#### DATA EXTRACT
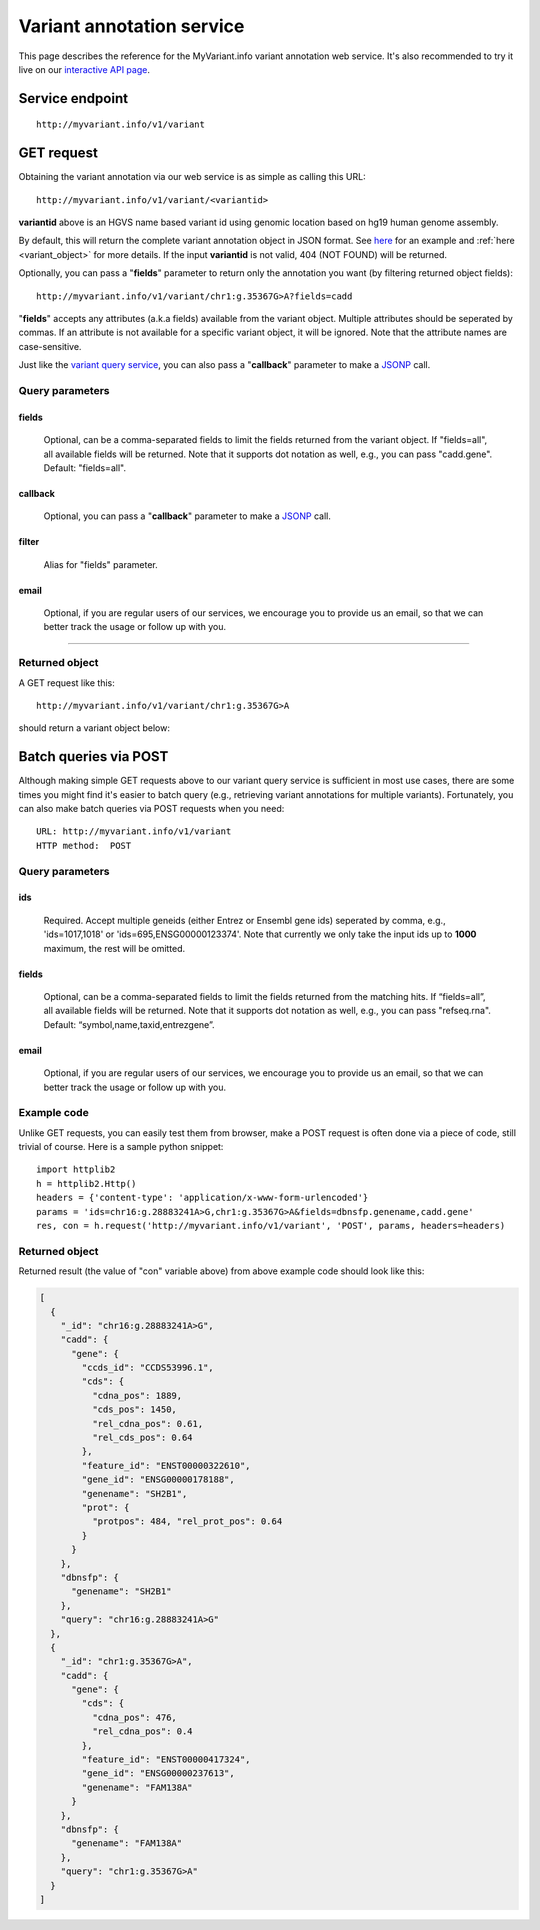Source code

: Variant annotation service
*************************************

This page describes the reference for the MyVariant.info variant annotation web 
service.  It's also recommended to try it live on our `interactive API page <http://myvariant.info/v1/api>`_.


Service endpoint
=================
::

    http://myvariant.info/v1/variant


GET request
==================

Obtaining the variant annotation via our web service is as simple as calling this URL::

    http://myvariant.info/v1/variant/<variantid>

**variantid** above is an HGVS name based variant id using genomic location based on hg19 human genome assembly.

By default, this will return the complete variant annotation object in JSON format. See `here <#returned-object>`_ for an example and :ref:`here <variant_object>` for more details. If the input **variantid** is not valid, 404 (NOT FOUND) will be returned.

Optionally, you can pass a "**fields**" parameter to return only the annotation you want (by filtering returned object fields)::

    http://myvariant.info/v1/variant/chr1:g.35367G>A?fields=cadd

"**fields**" accepts any attributes (a.k.a fields) available from the variant object. Multiple attributes should be seperated by commas. If an attribute is not available for a specific variant object, it will be ignored. Note that the attribute names are case-sensitive.

Just like the `variant query service <variant_query_service.html>`_, you can also pass a "**callback**" parameter to make a `JSONP <http://ajaxian.com/archives/jsonp-json-with-padding>`_ call.


Query parameters
-----------------

fields
""""""""
    Optional, can be a comma-separated fields to limit the fields returned from the variant object. If "fields=all", all available fields will be returned. Note that it supports dot notation as well, e.g., you can pass "cadd.gene". Default: "fields=all".

callback
"""""""""
    Optional, you can pass a "**callback**" parameter to make a `JSONP <http://ajaxian.com/archives/jsonp-json-with-padding>`_ call.

filter
"""""""
    Alias for "fields" parameter.

email
""""""
    Optional, if you are regular users of our services, we encourage you to provide us an email, so that we can better track the usage or follow up with you.

-----------------

Returned object
---------------

A GET request like this::

    http://myvariant.info/v1/variant/chr1:g.35367G>A

should return a variant object below:

.. container :: variant-object-container

    .. include :: variant_object.json


Batch queries via POST
======================

Although making simple GET requests above to our variant query service is sufficient in most use cases,
there are some times you might find it's easier to batch query (e.g., retrieving variant
annotations for multiple variants). Fortunately, you can also make batch queries via POST requests when you
need::


    URL: http://myvariant.info/v1/variant
    HTTP method:  POST


Query parameters
----------------

ids
"""""
    Required. Accept multiple geneids (either Entrez or Ensembl gene ids) seperated by comma, e.g., 'ids=1017,1018' or 'ids=695,ENSG00000123374'. Note that currently we only take the input ids up to **1000** maximum, the rest will be omitted.

fields
"""""""
    Optional, can be a comma-separated fields to limit the fields returned from the matching hits.
    If “fields=all”, all available fields will be returned. Note that it supports dot notation as well, e.g., you can pass "refseq.rna". Default: “symbol,name,taxid,entrezgene”.

email
""""""
    Optional, if you are regular users of our services, we encourage you to provide us an email, so that we can better track the usage or follow up with you.

Example code
------------

Unlike GET requests, you can easily test them from browser, make a POST request is often done via a
piece of code, still trivial of course. Here is a sample python snippet::

    import httplib2
    h = httplib2.Http()
    headers = {'content-type': 'application/x-www-form-urlencoded'}
    params = 'ids=chr16:g.28883241A>G,chr1:g.35367G>A&fields=dbnsfp.genename,cadd.gene'
    res, con = h.request('http://myvariant.info/v1/variant', 'POST', params, headers=headers)

Returned object
---------------

Returned result (the value of "con" variable above) from above example code should look like this:


.. code-block :: json

    [
      {
        "_id": "chr16:g.28883241A>G",
        "cadd": {
          "gene": {
            "ccds_id": "CCDS53996.1",
            "cds": {
              "cdna_pos": 1889,
              "cds_pos": 1450,
              "rel_cdna_pos": 0.61,
              "rel_cds_pos": 0.64
            },
            "feature_id": "ENST00000322610",
            "gene_id": "ENSG00000178188",
            "genename": "SH2B1",
            "prot": {
              "protpos": 484, "rel_prot_pos": 0.64
            }
          }
        },
        "dbnsfp": {
          "genename": "SH2B1"
        },
        "query": "chr16:g.28883241A>G"
      },
      {
        "_id": "chr1:g.35367G>A",
        "cadd": {
          "gene": {
            "cds": {
              "cdna_pos": 476, 
              "rel_cdna_pos": 0.4
            },
            "feature_id": "ENST00000417324",
            "gene_id": "ENSG00000237613",
            "genename": "FAM138A"
          }
        },
        "dbnsfp": {
          "genename": "FAM138A"
        },
        "query": "chr1:g.35367G>A"
      }
    ]

.. raw:: html

    <div id="spacer" style="height:300px"></div>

#### TASK DESCRIPTION
The records, exactly as written but without images, should be returned.

#### ANSWER TO THIS EXERCISE
Source code

: Variant annotation service
*************************************

This page describes the reference for the MyVariant.info variant annotation web 
service.  It's also recommended to try it live on our `interactive API page <http://myvariant.info/v1/api>`_.


Service endpoint
=================
::

    http://myvariant.info/v1/variant


GET request
==================

Obtaining the variant annotation via our web service is as simple as calling this URL::

    http://myvariant.info/v1/variant/<variantid>

**variantid** above is an HGVS name based variant id using genomic location based on hg19 human genome assembly.

By default, this will return the complete variant annotation object in JSON format. See `here <#returned-object>`_ for an example and :ref:`here <variant_object>` for more details. If the input **variantid** is not valid, 404 (NOT FOUND) will be returned.

Optionally, you can pass a "**fields**" parameter to return only the annotation you want (by filtering returned object fields)::

    http://myvariant.info/v1/variant/chr1:g.35367G>A?fields=cadd

"**fields**" accepts any attributes (a.k.a fields) available from the variant object. Multiple attributes should be seperated by commas. If an attribute is not available for a specific variant object, it will be ignored. Note that the attribute names are case-sensitive.

Just like the `variant query service <variant_query_service.html>`_, you can also pass a "**callback**" parameter to make a `JSONP <http://ajaxian.com/archives/jsonp-json-with-padding>`_ call.


Query parameters
-----------------

fields
""""""""
    Optional, can be a comma-separated fields to limit the fields returned from the variant object. If "fields=all", all available fields will be returned. Note that it supports dot notation as well, e.g., you can pass "cadd.gene". Default: "fields=all".

callback
"""""""""
    Optional, you can pass a "**callback**" parameter to make a `JSONP <http://ajaxian.com/archives/jsonp-json-with-padding>`_ call.

filter
"""""""
    Alias for "fields" parameter.

email
""""""
    Optional, if you are regular users of our services, we encourage you to provide us an email, so that we can better track the usage or follow up with you.

-----------------

Returned object
---------------

A GET request like this::

    http://myvariant.info/v1/variant/chr1:g.35367G>A

should return a variant object below:

.. container :: variant-object-container

    .. include :: variant_object.json


Batch queries via POST
======================

Although making simple GET requests above to our variant query service is sufficient in most use cases,
there are some times you might find it's easier to batch query (e.g., retrieving variant
annotations for multiple variants). Fortunately, you can also make batch queries via POST requests when you
need::


    URL: http://myvariant.info/v1/variant
    HTTP method:  POST


Query parameters
----------------

ids
"""""
    Required. Accept multiple geneids (either Entrez or Ensembl gene ids) seperated by comma, e.g., 'ids=1017,1018' or 'ids=695,ENSG00000123374'. Note that currently we only take the input ids up to **1000** maximum, the rest will be omitted.

fields
"""""""
    Optional, can be a comma-separated fields to limit the fields returned from the matching hits.
    If “fields=all”, all available fields will be returned. Note that it supports dot notation as well, e.g., you can pass "refseq.rna". Default: “symbol,name,taxid,entrezgene”.

email
""""""
    Optional, if you are regular users of our services, we encourage you to provide us an email, so that we can better track the usage or follow up with you.

Example code
------------

Unlike GET requests, you can easily test them from browser, make a POST request is often done via a
piece of code, still trivial of course. Here is a sample python snippet::

    import httplib2
    h = httplib2.Http()
    headers = {'content-type': 'application/x-www-form-urlencoded'}
    params = 'ids=chr16:g.28883241A>G,chr1:g.35367G>A&fields=dbnsfp.genename,cadd.gene'
    res, con = h.request('http://myvariant.info/v1/variant', 'POST', params, headers=headers)

Returned object
---------------

Returned result (the value of "con" variable above) from above example code should look like this:


.. code-block :: json

    [
      {
        "_id": "chr16:g.28883241A>G",
        "cadd": {
          "gene": {
            "ccds_id": "CCDS53996.1",
            "cds": {
              "cdna_pos": 1889,
              "cds_pos": 1450,
              "rel_cdna_pos": 0.61,
              "rel_cds_pos": 0.64
            },
            "feature_id": "ENST00000322610",
            "gene_id": "ENSG00000178188",
            "genename": "SH2B1",
            "prot": {
              "protpos": 484, "rel_prot_pos": 0.64
            }
          }
        },
        "dbnsfp": {
          "genename": "SH2B1"
        },
        "query": "chr16:g.28883241A>G"
      },
      {
        "_id": "chr1:g.35367G>A",
        "cadd": {
          "gene": {
            "cds": {
              "cdna_pos": 476, 
              "rel_cdna_pos": 0.4
            },
            "feature_id": "ENST00000417324",
            "gene_id": "ENSG00000237613",
            "genename": "FAM138A"
          }
        },
        "dbnsfp": {
          "genename": "FAM138A"
        },
        "query": "chr1:g.35367G>A"
      }
    ]

.. raw:: html

    <div id="spacer" style="height:300px"></div>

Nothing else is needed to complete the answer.